Keep educating yourself on problem drinking OP - don’t worry at this moment about trying to control or cure him. You have been doing that for years to no avail. Al anon will help and guide you and PP have pointed to other resources as well.
You will eventually be shocked to see your own role in enabling and supporting his habit - not consciously obviously but subtly - why do you go on all inclusive holidays? why do you do the driving after 2pm? How else are your daily/weekly routines adapted to absorb his drinking?
You think he doesn’t appear pissed but this is a boiling the frog situation - you are just used to his quiet drunk ways. Others including his children see, experience and can call out slow, withdrawn, unmotivated and unconnected parent. You say this is how his own DF was - so maybe it is not the drink. This is just YOUR denial talking.
Your children have had a substandard childhood - that’s not good enough - they deserve better.
You are also complicit in excusing him and minimising his habit.

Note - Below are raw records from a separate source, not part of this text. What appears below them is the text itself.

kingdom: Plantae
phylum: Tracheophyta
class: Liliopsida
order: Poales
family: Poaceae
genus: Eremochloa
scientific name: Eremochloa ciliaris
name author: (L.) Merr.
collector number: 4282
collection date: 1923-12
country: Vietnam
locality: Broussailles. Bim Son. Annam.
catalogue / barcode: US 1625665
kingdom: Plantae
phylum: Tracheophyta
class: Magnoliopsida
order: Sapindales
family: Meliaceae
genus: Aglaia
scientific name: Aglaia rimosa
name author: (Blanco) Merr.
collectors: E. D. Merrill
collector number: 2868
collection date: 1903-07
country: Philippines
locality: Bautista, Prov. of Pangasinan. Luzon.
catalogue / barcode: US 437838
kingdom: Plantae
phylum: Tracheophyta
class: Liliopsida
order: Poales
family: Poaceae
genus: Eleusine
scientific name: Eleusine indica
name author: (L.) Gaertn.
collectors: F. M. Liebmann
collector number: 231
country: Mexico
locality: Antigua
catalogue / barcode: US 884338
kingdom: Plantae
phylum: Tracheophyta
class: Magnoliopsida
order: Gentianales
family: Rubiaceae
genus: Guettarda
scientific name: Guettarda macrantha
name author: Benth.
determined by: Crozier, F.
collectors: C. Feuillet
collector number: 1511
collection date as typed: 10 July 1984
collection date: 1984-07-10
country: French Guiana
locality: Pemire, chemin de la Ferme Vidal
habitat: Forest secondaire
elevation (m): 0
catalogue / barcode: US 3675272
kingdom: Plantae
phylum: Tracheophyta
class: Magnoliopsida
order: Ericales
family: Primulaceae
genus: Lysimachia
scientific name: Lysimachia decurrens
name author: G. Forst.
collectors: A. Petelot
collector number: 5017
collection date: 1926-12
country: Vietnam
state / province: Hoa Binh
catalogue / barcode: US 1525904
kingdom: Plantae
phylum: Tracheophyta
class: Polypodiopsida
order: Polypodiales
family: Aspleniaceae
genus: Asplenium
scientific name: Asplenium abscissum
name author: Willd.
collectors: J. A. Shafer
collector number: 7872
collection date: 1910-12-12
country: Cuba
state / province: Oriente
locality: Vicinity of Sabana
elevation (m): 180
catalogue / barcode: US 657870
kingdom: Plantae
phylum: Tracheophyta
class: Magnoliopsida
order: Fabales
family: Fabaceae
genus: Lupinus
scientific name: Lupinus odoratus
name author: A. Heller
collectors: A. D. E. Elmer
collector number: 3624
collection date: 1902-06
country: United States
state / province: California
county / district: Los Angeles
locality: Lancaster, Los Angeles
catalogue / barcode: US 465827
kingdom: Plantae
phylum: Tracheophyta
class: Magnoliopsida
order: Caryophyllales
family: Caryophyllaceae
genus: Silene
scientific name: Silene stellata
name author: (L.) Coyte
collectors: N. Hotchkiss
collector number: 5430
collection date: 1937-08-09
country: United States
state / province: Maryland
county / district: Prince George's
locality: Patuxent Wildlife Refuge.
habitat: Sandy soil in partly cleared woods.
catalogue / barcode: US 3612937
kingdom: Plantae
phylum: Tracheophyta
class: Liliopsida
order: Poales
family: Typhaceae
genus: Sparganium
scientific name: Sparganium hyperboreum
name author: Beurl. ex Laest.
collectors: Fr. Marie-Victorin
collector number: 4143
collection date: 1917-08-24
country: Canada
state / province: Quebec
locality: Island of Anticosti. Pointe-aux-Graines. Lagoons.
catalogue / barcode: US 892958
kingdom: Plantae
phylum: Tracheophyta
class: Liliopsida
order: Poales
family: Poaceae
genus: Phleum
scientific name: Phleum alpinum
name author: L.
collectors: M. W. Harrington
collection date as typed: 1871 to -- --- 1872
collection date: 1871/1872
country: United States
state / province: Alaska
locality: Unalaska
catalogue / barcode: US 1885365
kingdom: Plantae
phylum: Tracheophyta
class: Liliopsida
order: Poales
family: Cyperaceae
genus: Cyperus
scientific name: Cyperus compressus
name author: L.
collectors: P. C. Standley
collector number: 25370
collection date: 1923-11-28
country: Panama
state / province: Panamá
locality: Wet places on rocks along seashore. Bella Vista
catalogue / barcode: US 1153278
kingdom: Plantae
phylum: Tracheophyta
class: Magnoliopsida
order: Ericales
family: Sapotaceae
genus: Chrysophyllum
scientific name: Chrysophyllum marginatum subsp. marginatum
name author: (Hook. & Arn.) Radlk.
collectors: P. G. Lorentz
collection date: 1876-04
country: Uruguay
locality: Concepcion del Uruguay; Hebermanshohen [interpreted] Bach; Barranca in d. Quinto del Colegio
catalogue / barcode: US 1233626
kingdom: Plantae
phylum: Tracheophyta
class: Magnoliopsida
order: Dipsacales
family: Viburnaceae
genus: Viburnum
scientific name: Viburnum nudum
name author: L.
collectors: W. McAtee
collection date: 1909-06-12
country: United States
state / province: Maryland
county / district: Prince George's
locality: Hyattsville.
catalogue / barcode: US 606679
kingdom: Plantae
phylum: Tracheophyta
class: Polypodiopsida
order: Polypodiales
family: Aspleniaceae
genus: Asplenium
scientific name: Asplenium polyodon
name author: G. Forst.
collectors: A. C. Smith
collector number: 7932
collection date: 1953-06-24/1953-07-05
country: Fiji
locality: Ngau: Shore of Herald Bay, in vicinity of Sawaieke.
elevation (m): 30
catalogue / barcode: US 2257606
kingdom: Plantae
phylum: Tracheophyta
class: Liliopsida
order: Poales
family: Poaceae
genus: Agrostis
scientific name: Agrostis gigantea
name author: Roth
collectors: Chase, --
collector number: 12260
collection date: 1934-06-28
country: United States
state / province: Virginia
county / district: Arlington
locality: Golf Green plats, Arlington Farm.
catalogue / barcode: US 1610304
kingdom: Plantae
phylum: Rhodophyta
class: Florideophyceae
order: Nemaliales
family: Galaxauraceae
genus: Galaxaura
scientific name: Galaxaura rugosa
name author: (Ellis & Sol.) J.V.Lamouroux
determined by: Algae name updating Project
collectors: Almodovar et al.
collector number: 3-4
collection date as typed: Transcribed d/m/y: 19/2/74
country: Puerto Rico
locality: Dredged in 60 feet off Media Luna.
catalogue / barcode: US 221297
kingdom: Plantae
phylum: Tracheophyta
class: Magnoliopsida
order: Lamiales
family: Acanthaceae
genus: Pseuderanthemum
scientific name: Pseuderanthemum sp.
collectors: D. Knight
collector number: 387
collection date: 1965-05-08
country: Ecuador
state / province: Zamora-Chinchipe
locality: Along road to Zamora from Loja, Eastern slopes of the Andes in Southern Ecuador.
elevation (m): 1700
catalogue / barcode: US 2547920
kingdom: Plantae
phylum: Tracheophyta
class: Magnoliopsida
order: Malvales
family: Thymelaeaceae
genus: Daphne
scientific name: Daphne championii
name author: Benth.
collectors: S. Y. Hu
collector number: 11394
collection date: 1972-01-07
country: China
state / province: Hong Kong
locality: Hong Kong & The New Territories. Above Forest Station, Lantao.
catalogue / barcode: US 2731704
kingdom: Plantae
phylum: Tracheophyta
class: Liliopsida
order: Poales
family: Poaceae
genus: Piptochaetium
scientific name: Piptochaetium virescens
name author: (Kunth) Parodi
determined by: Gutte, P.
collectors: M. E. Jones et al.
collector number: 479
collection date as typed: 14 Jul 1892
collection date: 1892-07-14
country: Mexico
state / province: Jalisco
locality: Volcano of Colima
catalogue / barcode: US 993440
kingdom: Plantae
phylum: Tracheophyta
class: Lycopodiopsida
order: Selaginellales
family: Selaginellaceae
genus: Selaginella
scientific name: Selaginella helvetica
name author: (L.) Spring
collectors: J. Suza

You started the thread saying he is set in a routine and drinks 8 cans on a Fri and Sat only and can stop anytime because he always does dry Jan. But it appears he didn’t do dry Jan this year, the small cans are now pints, the Sat and Sun can expand to Thurs, Sun and Mon and he is up to 32 cans.
The 2pm becomes 11am If he has been out the night before, he starts at breakfast on holiday and will drink for 14 days straight through - this also happens at Christmas - and no doubt at bank holidays.
You have repeatedly said doesn’t touch spirits in the house as if that deserves a round of applause. Issues are related to the number of alcohol units metabolised - doesn’t matter if they come from moonshine or alco-pops.